La deuxième phase de Katana Kami : A Way of the Samourai Story, c’est la gestion de Rokkotsu. Tel Yojimbo, il va falloir composer avec plusieurs clans : les familles Kurofu, Akadama, et les militaires. Le parallèle avec le fameux personnage incarné par Toshiro Mifune n’est pas innocent : il sera possible de les manipuler afin d’atteindre nos objectifs. Le but étant de leur vendre un grand nombre d’armes à la forge, pourquoi ne pas favoriser une petite guerre des clans ? C’est assez bien fichu, même si cela manque un peu de précision dans les jauges associées à chacun des clans. C’est aussi à Rokkatsu qu’il faudra payer les dettes de Dojima, qui n’a décidément rien d’un dragon dans ce jeu. Une information vous indique le jour du passage du recouvreur, et la somme qu’il vous soutirera, de plus en plus importante. Aussi, vous allez vite observer que l’endroit, tout d’abord paisible, va vite se transformer en carrefour du commerce.
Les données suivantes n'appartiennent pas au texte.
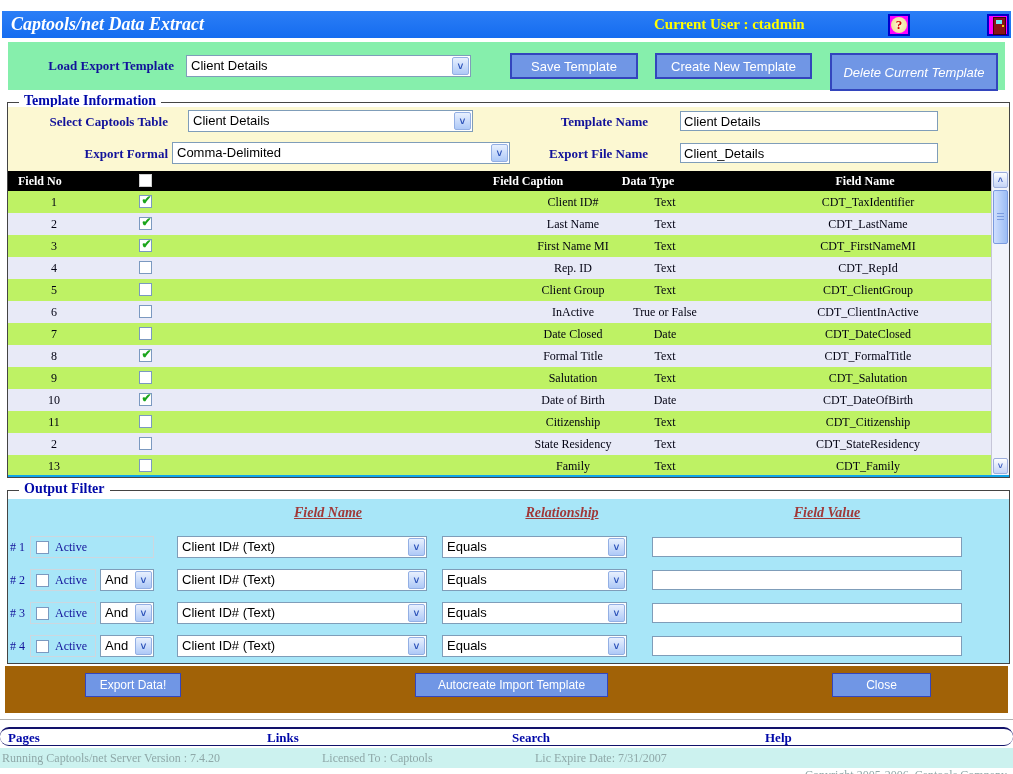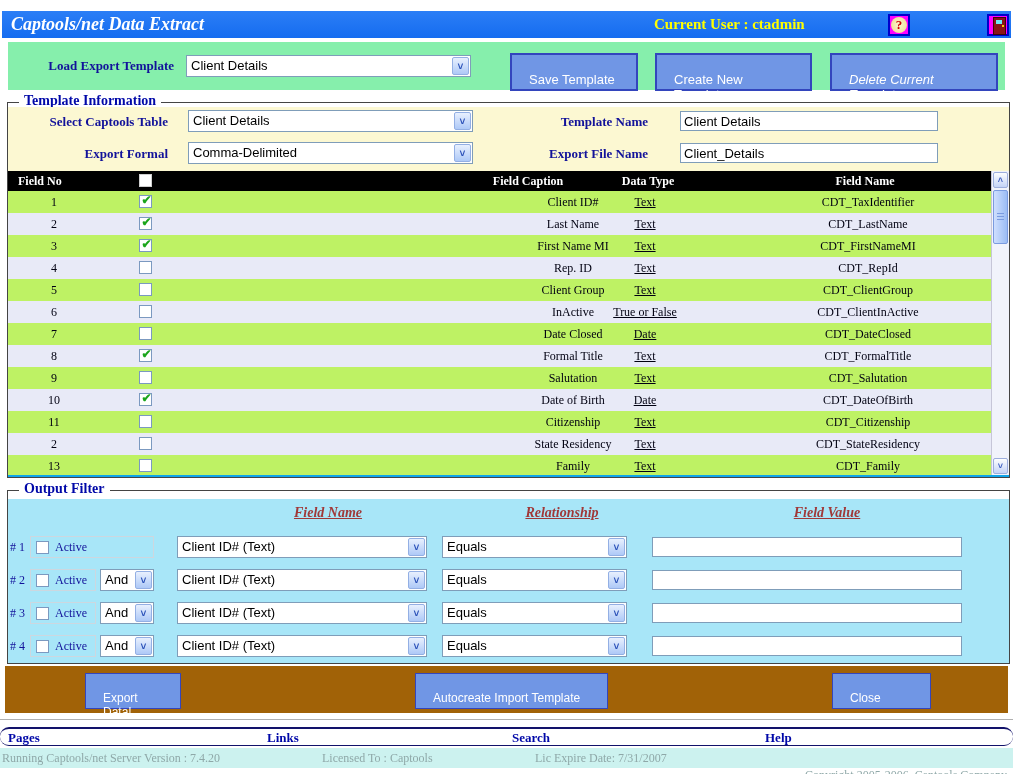"Save Template" .btn { padding: 17px -> 4px; text-align: left -> center }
Katana Kami : A Way of the Samourai Story mise, avec intelligence, sur l’évolution de son propre concept. Tout d’abord dépouillé, celui-ci gagne en profondeur. On abordait, plus haut, les gardes du corps. Ceux-ci ne sont disponibles qu’après avoir atteint un certain stade, et ils proposent assez d’importance pour ne pas se limiter à une feature esthétique. On regrettera leur pathfinding parfois défaillant, mais leur aide s’avère si précieuse qu’on leur pardonnera. Chacun possède ses propres talents, par exemple l’un d’eux excelle pour dénicher des pièces d’or. D’autres marchands rejoindront l’endroit : l’un auprès duquel on pourra aussi revendre la marchandise, l’autre permet d’agrandir les stockages de la forge. Ajoutons la découverte des quêtes secondaires (tuer tel ennemi légendaire, atteindre tel étage), les fugitifs à chasser, ou encore du gros délire avec la gestion d’une relation à distance avec Nanami, et l’on obtient une durée de vie très solide : vous en aurez pour longtemps avant de l’essorer.
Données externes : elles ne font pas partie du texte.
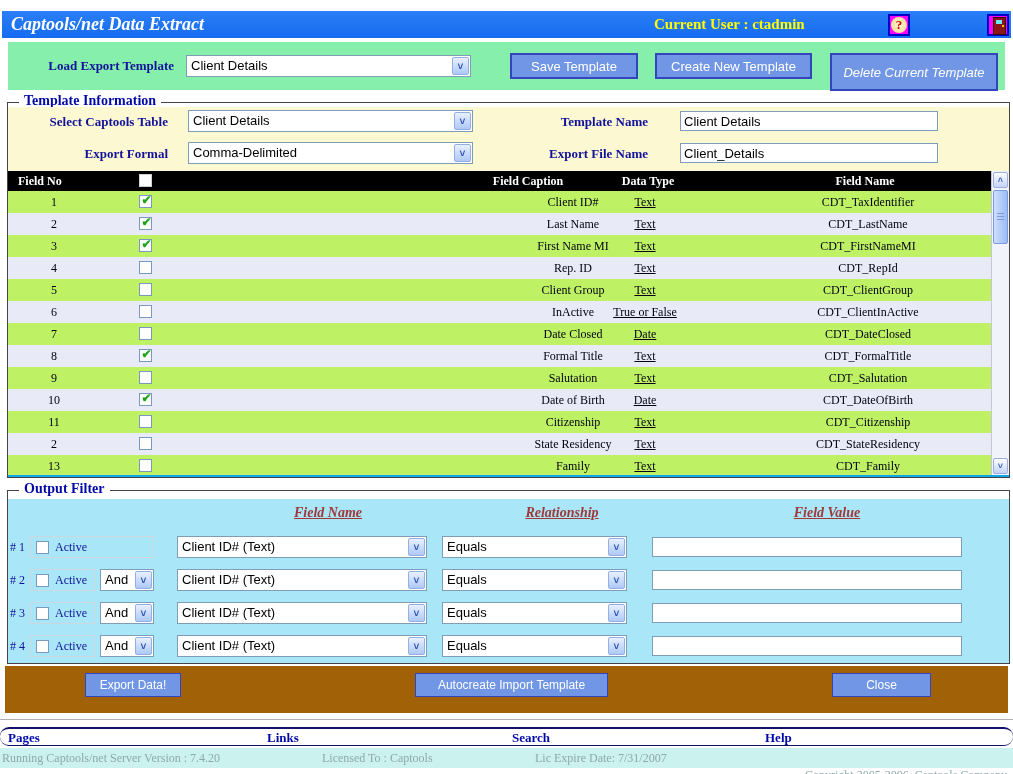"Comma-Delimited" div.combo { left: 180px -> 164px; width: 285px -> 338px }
Katana Kami : A Way of the Samourai Story n’est pas un blockbuster du jeu vidéo, même si l’excellent éditeur Spike Chunsoft (Zanki Zero Last BeginningDanganronpa Trilogy) n’est pas un petit acteur dans cette industrie. Par contre, on sent bien que, techniquement, le soft est sur le fil du rasoir. Les environnements ne sont pas en cause : ils s’avèrent plutôt bien différenciés et agréables à l’oeil. Par contre, on a croisé quelques bugs, surtout concernant des ennemis qui ne se déclenchent pas à notre approche. Et le framerate n’est pas toujours des plus stables. Ce n’est pas une catastrophe, loin de là, mais cela doit être noté. Pour terminer sur une note plus positive, sachez que la bande originale est composée par le très doué Noriyuki Asakura, que l’on connait bien pour ses travaux sur la licence Tenchu, ou sur l’animé de Kenshin le Vagabond. On retrouve bien sa science de l’équilibre entre les sonorités traditionnelles et plus modernes, avec certains morceaux qui restent bien en mémoire (ah, ce Title theme).

Note : 15/20

Outre que cette expérience nous donne forcément envie d’un cinquième épisode canonique, Katana Kami : A Way of the Samourai Story parvient à dépasser le simple état de spin off pour devenir un vrai bon jeu à part entière. Fin mélange de D-RPG et de Roguelite, le résultat sait se faire tout aussi passionnant que difficile, voire parfois cruel tant l’échec est punitif. Un conseil : prenez votre temps, portez toujours la main sur le sabre, prêt à dégainer devant le moindre danger. C’est avec cet esprit que vous atteindrez les étages les plus reculés. Gros contenu donc, mais petite technique, et ça se ressent tout de même pas mal, surtout quand les ennemis s’amassent à l’écran. Rien qui puisse modifier notre point de vue : voilà un soft très séduisant.